AH ! QUE LA GUERRE EST JOLIE !

     Jadis à l’école, un de nos profs nous expliquait que, malgré quelques inconvénients, la guerre n’avait pas que des défauts.

Et d’énumérer les bienfaits de 14-18. Sans la première guerre mondiale, expliquait-il le doigt levé, jamais l’aviation n’aurait décollé. (Conseil à Ryan air : offrez le transport gratuit à tous les poilus : cette pub est sans risques.) La Pologne n’aurait pas été indépendante et le tsar régnerait toujours, comme l’injustice, sur la Russie.

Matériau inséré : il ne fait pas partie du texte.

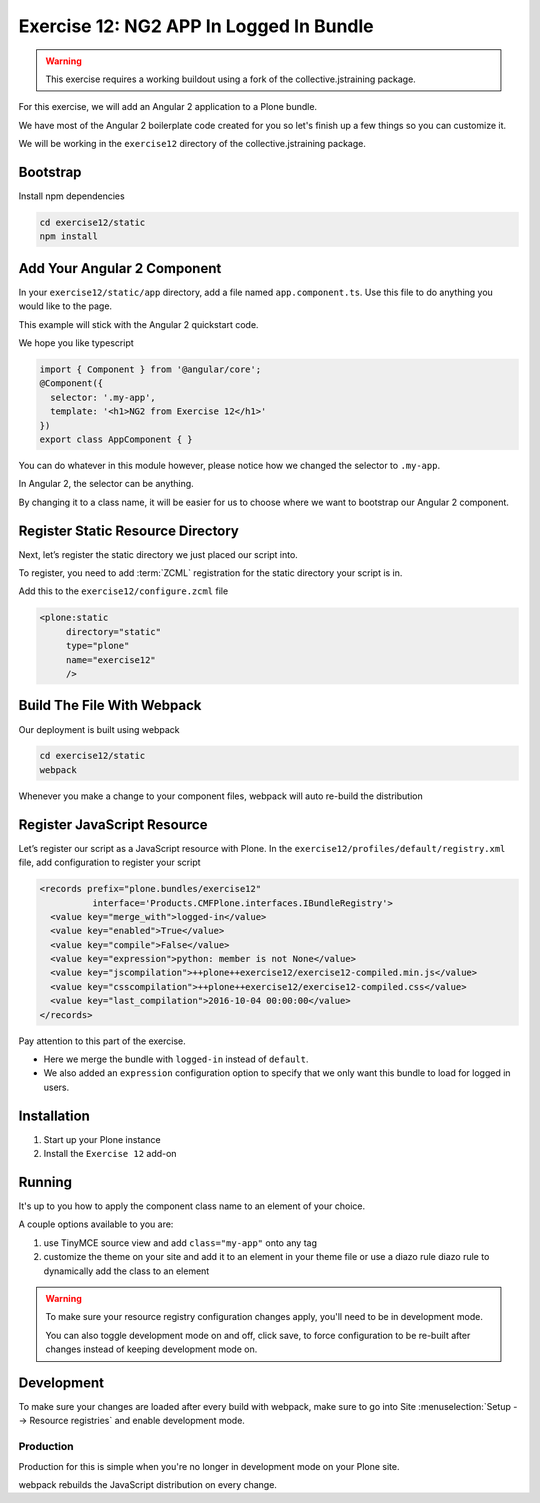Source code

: ========================================
Exercise 12: NG2 APP In Logged In Bundle
========================================

..  warning::

    This exercise requires a working buildout using a fork of the
    collective.jstraining package.


For this exercise, we will add an Angular 2 application to a Plone bundle.

We have most of the Angular 2 boilerplate code created for you so let's
finish up a few things so you can customize it.

We will be working in the ``exercise12`` directory of the collective.jstraining package.

Bootstrap
=========

Install npm dependencies

.. code-block:: console

    cd exercise12/static
    npm install


Add Your Angular 2 Component
============================

In your ``exercise12/static/app`` directory, add a file named ``app.component.ts``.
Use this file to do anything you would like to the page.

This example will stick with the Angular 2 quickstart code.

We hope you like typescript

.. code-block:: typescript

    import { Component } from '@angular/core';
    @Component({
      selector: '.my-app',
      template: '<h1>NG2 from Exercise 12</h1>'
    })
    export class AppComponent { }


You can do whatever in this module however, please notice how we changed the
selector to ``.my-app``.

In Angular 2, the selector can be anything.

By changing it to a class name, it will be easier for us to choose where we want to bootstrap
our Angular 2 component.


Register Static Resource Directory
==================================

Next, let’s register the static directory we just placed our script into.

To register, you need to add :term:`ZCML` registration for the static directory your script
is in.

Add this to the ``exercise12/configure.zcml`` file

.. code-block:: xml

    <plone:static
         directory="static"
         type="plone"
         name="exercise12"
         />


Build The File With Webpack
===========================

Our deployment is built using webpack

.. code-block:: console

    cd exercise12/static
    webpack


Whenever you make a change to your component files, webpack will auto re-build
the distribution


Register JavaScript Resource
============================

Let’s register our script as a JavaScript resource with Plone.
In the ``exercise12/profiles/default/registry.xml`` file, add configuration to register
your script

.. code-block:: xml

    <records prefix="plone.bundles/exercise12"
              interface='Products.CMFPlone.interfaces.IBundleRegistry'>
      <value key="merge_with">logged-in</value>
      <value key="enabled">True</value>
      <value key="compile">False</value>
      <value key="expression">python: member is not None</value>
      <value key="jscompilation">++plone++exercise12/exercise12-compiled.min.js</value>
      <value key="csscompilation">++plone++exercise12/exercise12-compiled.css</value>
      <value key="last_compilation">2016-10-04 00:00:00</value>
    </records>


Pay attention to this part of the exercise.

- Here we merge the bundle with ``logged-in`` instead of ``default``.
- We also added an ``expression`` configuration option to specify that we only want this bundle to load for logged in users.


Installation
============

1) Start up your Plone instance
2) Install the ``Exercise 12`` add-on


Running
=======

It's up to you how to apply the component class name to an element of your choice.

A couple options available to you are:

1) use TinyMCE source view and add ``class="my-app"`` onto any tag
2) customize the theme on your site and add it to an element in your theme file
   or use a diazo rule diazo rule to dynamically add the class to an element


..  warning::

   To make sure your resource registry configuration changes apply, you'll need to
   be in development mode.

   You can also toggle development mode on and off,
   click save, to force configuration to be re-built after changes instead of
   keeping development mode on.


Development
===========

To make sure your changes are loaded after every build with webpack, make sure
to go into Site :menuselection:`Setup --> Resource registries` and enable development mode.


Production
----------

Production for this is simple when you're no longer in development mode on
your Plone site.

webpack rebuilds the JavaScript distribution on every change.
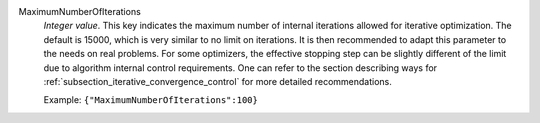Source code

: .. index:: single: MaximumNumberOfIterations

MaximumNumberOfIterations
  *Integer value*. This key indicates the maximum number of internal iterations
  allowed for iterative optimization. The default is 15000, which is very
  similar to no limit on iterations. It is then recommended to adapt this
  parameter to the needs on real problems. For some optimizers, the effective
  stopping step can be slightly different of the limit due to algorithm
  internal control requirements. One can refer to the section describing ways
  for :ref:`subsection_iterative_convergence_control` for more detailed
  recommendations.

  Example:
  ``{"MaximumNumberOfIterations":100}``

Il ajoutait la liste des inventions nées de l’industrie militaire: fermeture éclair, émaux de couleurs pour vernis à ongles, taxis de la Marne, sans compter les avancées de la médecine : chirurgie d’amputation, transfusions de corps à corps, j’en passe et des plus appétissantes.

Mais le plus important, soulignait-il, 1918 n’a pas été la victoire des alliés mais celle des femmes. Grâce à la guerre, elles ont coupé leurs cheveux, remonté leurs jupes, regardé les hommes dans les yeux et dansé le charleston. Pour le droit de vote, il leur a fallu une guerre de plus.

Maintenant qu’il ne reste plus un seul ancien combattant pour souffler les cent bougies ou ranimer celle du soldat inconnu, pas un pour raconter le bon temps des veillées dans les tranchées, au milieu du sang, de l’odeur et de la boue, que reste-t-il de cette foutue guerre ?

Contrairement à la légende, l’histoire des hommes ne sert pas de leçon à leurs successeurs. A la guerre ont succédé les guerres. Et le siècle qui s’est ouvert à Sarajevo par deux coups de pistolet (fabriqués, paraît-il, à Herstal) s’est terminé sous la mitraille des snipers dans les mêmes rues de Sarajevo.

Reste tout de même un héritage de la der’ des der’, un seul, les oeuvres magnifiques qu’elle a inspirées et qui peuplent pour toujours notre imaginaire. Au hasard de mes souvenirs (et pardon pour tous mes oublis), des dessinateurs (Tardi), des cinéastes (« Les Sentiers de la Gloire » de Kubrick, « La Grande Illusion » de Renoir, « La Victoire en chantant » de Jean-Jacques Annaud ou le magnifique « Maudite soit la guerre ! » film belge de 1913 d’Alfred Machin, qui anticipe le conflit). Des chansons (Merci à Brassens !) ou du théâtre (« Ah Dieu ! Que la guerre est jolie ! » de Joan Littlewood). Et surtout des tas de merveilleux romans. On va relire évidemment « A l’ouest, rien de nouveau » de E.M. Remarque, « A la recherche du temps perdu » de Marcel Proust (avec ses beaux portraits des planqués) ou les « Thibault » de Roger Martin du Gard et « Johnny s’en va en guerre » de Dalton Trumbo (qu’il a lui-même adapté au cinéma). Mais, ne passez pas à côté du « Prophète au manteau vert » (qui se passe à la frontière russo-turque), signé du plus merveilleux raconteur d’histoires de l’époque, John Buchan.